# Is paint primer hazardous to mice?



## Lizzle (Apr 7, 2010)

I would think it would be.. but I have an old, and large cage that I recently fixed up. Only the outside is primed. Would it be a bad idea to use this as a mouse cage? Thanks for your responses in advance.


----------



## zany_toon (Apr 3, 2010)

Could you perhaps cover the primer with a child safe paint? That way you don't need to worry


----------



## Lizzle (Apr 7, 2010)

Oh, great idea! I feel like my question was a rather dumb one to begin with. :!: Do you know if child-safe paint is made for outdoor usage, by any chance?


----------



## zany_toon (Apr 3, 2010)

Not sure I'm afraid as I know that the paints here can be different from those in the US! I would assume that it would be okay outside given that some of the paints can be used on metals and stop them rusting but you might need to have a look at what paints are available to you to find out! Sorry I can't be anymore help! (And I don't think that your question was stupid at all! I only found this out recently myself after asking a similar question elsewhere :lol


----------



## Jemma (Mar 11, 2010)

Like Zany, I'm not sure about American paints but I've fixed up a few cages and used both matte (spray) and gloss (enamel) kiddy-safe paints. I wouldn't have fancied the matte one's chances outside but the gloss seemed much more protective.

It's worth considering whether your mice are bar chewers or not, re the primer. The cages I painted were for rats - one of them chewed flakes of paint off here and there :evil: It's easy enough to touch up the paint but he'd have gotten down to the primer, if there was any.


----------



## Lizzle (Apr 7, 2010)

None of my mice are bar chewers, but one of them absolutely loves climbing and hanging from the wire mesh on top of her cage. :roll: Thank you, everyone, for your advice - I'm going to see if I can find any of this child-safe paint. Actually, while I'm here, do any of you know if wood stain is safer (or safe at all)?


----------



## zany_toon (Apr 3, 2010)

══════

Exercise set:
A. In the mouse-cage thread, does each statement agree with the text? Answer yes or no for each, and quote the words that decide it.
(i) Only the outside of the old cage was primed.
(ii) Jemma fixed up cages using only spray paints.
(iii) Lizzle says some of the mice are bar chewers.
B. In the mouse-cage thread, which kind of kiddy-safe paint did Jemma find more protective for outdoor use?
C. Carry the mouse-cage thread forward from where it stops.
Nothing in the listing is needed.

Dataset excerpt:
══════

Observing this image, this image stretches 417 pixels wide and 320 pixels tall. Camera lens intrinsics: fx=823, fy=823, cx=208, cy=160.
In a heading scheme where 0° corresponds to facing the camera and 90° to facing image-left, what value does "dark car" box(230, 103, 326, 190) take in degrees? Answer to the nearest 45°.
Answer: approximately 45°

══════

Answers per task:
A.
(i) Yes: "Only the outside is primed."
(ii) No: "used both matte (spray) and gloss (enamel) kiddy-safe paints."
(iii) No: "None of my mice are bar chewers"

B. The gloss (enamel) paint.

C.
I've no idea about wood stain. I personally wouldn't recommend it though as I'm sure that it is harmful to people if there is prolonged contact and I wouldn't chance it given that the mice may chew it from time to time. Have you considered using natural food dyes? I think that's what some of the hamster toys are coloured with (I know it comes off with the heat of my hands anyway and wood stain wouldn't do this.) You could also stain it with tea (tea bags, where would we be without them  ) Or depending on the look you are going for you could just use the child safe paint on the wood as well - all the ones in the UK are for metal _and_ wood so I would think it would be the same in the states


----------



## Lizzle (Apr 7, 2010)

Thanks, Zany Toon! I never would have even thought of natural food dyes or even tea! I wonder where on earth I could by the natural food dyes though. I would hope it isn't expensive, there's a lot of cage to cover. :|


----------



## zany_toon (Apr 3, 2010)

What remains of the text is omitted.